Jul 20, 2010 10:52
What is normal? The dictionary tells us it's a standard, or conforming thereto. Whose standard do you choose? We have Average Joe On The Street. He grew up in a normal family, went to school, maybe got an associate's degree and moved on to some job that he does because it makes him money and he pursues his hobbies on the weekend. He has a wife he loves and two children. Sometimes they fight, but they always make up afterward and it's never anything big.
We have Little Girl With Troubled Childhood. She spent her young life learning that people, especially boys, are not to be trusted. She learns that she must take care of herself and her sister because who else is going to do it? There's nobody else here most of the time. She gets older and starts looking for a father figure and is taken advantage of, which she expects, because boys are not to be trusted. She spends less and less time around people. Eventually, she finds herself a small apartment where it's safe and she can hide. She has a pet she devotes all her time and love to, because animals love you no matter what. Except for the ever-present panic lying just underneath the surface, life is okay because now she is safe.

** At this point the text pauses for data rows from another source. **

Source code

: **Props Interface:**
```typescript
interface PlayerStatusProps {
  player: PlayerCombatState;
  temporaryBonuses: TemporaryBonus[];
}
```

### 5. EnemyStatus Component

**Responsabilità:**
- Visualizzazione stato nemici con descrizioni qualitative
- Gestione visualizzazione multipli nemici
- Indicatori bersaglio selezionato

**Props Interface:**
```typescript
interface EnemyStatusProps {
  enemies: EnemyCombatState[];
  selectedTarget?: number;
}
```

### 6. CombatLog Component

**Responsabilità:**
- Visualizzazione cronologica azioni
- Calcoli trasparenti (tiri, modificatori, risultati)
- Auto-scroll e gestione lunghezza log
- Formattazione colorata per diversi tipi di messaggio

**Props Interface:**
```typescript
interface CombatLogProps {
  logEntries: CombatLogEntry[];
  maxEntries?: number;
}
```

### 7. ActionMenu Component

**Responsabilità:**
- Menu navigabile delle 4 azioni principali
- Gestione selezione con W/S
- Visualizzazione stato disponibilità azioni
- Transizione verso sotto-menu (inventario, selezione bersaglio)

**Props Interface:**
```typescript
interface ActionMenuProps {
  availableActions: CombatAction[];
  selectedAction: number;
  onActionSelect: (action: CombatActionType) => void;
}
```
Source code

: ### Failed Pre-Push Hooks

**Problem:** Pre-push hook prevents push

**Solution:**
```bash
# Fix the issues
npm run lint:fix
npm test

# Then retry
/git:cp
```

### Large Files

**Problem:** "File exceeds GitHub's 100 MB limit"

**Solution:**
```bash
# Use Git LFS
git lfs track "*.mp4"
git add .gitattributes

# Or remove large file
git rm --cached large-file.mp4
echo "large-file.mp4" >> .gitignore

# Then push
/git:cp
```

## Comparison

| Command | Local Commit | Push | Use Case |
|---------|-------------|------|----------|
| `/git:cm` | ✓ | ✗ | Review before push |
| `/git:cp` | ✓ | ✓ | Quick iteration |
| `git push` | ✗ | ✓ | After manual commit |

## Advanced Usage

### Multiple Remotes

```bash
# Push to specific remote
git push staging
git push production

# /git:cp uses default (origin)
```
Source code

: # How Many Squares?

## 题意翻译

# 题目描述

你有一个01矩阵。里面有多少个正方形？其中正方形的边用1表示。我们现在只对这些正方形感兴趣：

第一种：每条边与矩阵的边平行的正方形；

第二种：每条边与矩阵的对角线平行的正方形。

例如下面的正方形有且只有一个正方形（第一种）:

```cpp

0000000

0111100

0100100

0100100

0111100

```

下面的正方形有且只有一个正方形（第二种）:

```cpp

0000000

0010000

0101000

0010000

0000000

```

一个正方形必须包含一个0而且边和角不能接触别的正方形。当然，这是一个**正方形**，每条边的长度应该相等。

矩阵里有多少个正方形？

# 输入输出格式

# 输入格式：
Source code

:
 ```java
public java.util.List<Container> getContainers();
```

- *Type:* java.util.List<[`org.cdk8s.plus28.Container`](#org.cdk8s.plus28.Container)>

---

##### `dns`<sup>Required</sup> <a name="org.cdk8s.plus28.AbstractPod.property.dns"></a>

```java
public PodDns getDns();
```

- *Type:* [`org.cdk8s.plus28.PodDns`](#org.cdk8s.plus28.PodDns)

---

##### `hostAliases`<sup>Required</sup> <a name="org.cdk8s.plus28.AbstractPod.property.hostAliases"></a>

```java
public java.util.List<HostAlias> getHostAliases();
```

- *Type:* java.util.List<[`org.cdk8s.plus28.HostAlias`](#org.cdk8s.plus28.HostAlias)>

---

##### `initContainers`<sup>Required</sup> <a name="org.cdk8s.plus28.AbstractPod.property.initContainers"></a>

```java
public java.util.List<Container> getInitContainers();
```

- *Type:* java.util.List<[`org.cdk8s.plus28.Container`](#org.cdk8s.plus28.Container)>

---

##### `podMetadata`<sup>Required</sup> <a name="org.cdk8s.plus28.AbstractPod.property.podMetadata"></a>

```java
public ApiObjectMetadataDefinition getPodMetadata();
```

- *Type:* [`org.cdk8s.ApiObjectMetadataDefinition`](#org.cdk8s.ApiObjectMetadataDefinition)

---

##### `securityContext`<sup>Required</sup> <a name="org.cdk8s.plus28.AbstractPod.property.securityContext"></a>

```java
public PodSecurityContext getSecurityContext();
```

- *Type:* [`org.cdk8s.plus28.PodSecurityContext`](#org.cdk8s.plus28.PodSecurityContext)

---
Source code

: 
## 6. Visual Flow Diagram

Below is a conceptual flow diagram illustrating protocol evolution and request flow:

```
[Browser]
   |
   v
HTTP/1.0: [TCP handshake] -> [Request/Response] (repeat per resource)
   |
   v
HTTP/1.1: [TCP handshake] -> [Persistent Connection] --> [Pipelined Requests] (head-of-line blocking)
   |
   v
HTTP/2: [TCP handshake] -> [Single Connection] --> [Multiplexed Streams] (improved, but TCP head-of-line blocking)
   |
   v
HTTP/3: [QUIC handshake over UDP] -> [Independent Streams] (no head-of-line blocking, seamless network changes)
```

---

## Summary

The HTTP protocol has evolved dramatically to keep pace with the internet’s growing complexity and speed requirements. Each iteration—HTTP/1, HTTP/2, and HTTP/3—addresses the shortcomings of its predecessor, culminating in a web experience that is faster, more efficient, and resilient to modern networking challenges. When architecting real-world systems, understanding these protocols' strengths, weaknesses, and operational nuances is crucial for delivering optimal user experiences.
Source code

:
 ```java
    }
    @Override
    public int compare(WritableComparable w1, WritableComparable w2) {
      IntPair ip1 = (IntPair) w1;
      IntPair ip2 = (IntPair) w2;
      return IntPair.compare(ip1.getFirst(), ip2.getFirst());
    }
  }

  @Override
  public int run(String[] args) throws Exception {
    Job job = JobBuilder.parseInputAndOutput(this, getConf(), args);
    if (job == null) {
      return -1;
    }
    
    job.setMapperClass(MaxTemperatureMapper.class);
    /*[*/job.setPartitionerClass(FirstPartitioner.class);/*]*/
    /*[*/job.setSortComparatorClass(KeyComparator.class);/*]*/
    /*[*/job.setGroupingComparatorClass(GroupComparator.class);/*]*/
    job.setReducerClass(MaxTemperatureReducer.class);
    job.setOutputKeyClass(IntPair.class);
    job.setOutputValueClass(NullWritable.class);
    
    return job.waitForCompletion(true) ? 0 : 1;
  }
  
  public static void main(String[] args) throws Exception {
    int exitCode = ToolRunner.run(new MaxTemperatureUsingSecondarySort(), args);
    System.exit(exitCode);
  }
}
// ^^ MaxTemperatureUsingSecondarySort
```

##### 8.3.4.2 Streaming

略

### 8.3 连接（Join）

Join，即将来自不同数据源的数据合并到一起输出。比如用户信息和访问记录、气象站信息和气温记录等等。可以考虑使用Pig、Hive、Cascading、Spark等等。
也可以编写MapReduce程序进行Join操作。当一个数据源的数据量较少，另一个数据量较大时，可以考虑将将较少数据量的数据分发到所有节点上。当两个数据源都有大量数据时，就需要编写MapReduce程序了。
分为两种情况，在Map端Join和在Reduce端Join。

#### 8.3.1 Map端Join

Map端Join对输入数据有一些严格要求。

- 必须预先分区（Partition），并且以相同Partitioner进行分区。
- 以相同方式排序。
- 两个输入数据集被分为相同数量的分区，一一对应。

Average Joe sees people as just people. Potential friends, potential jerks he'll never see again.
Troubled Girl sees people as potential hurt.
Both of these are normal. But one normal is causing significant stress to the person who lives it, so Troubled Girls is eventually seen by a doctor who gives her pills that bring her into Average Joe's normal.
So now she is lost because nothing is what is was anymore. She is free to be free from worry, but instead follows it around chasing its tail because it's all she's known. It's familiar. What is this new place? Who does it make her?
I think everyone with a disorder goes through this at some point during the medication process. You come to a crossroads. Is it The Man trying to make you conform to some National Standard and turn you into a good little worker bee? Or is it your Therapist trying to make you feel better the only way they know how? Take the pills, or try to deal without? Substitute the pills with something cheaper you can get on the streets anyway, or just down them like you're supposed to? Who are you? What place is this? If you've always lived in Bizarro World, how do you learn how to live in the realm of Normal.
But I think I've finally realized something. "Normal" is a moot point. It is different for everyone. You take a picture through your eyes that's upside-down. It's not really a real picture. It's the light that reflects off the surface of an object, and your brain flips it right-side up and creates a picture based on that light. Everything you see is an illusion. It's what your brain created for you to "see" based on the light that bounced off it into your eyes. Everything in the world could be sickly-purple, but we see black and gray and blue and green because our brain is telling us one thing is different for another. You can never be sure that anybody sees anything the same as you.
It's the same with Normal. I am free to create my own Normal, so long as it doesn't scare the crap out of me or make me miserable. The entire world is in your head. What does your world look like?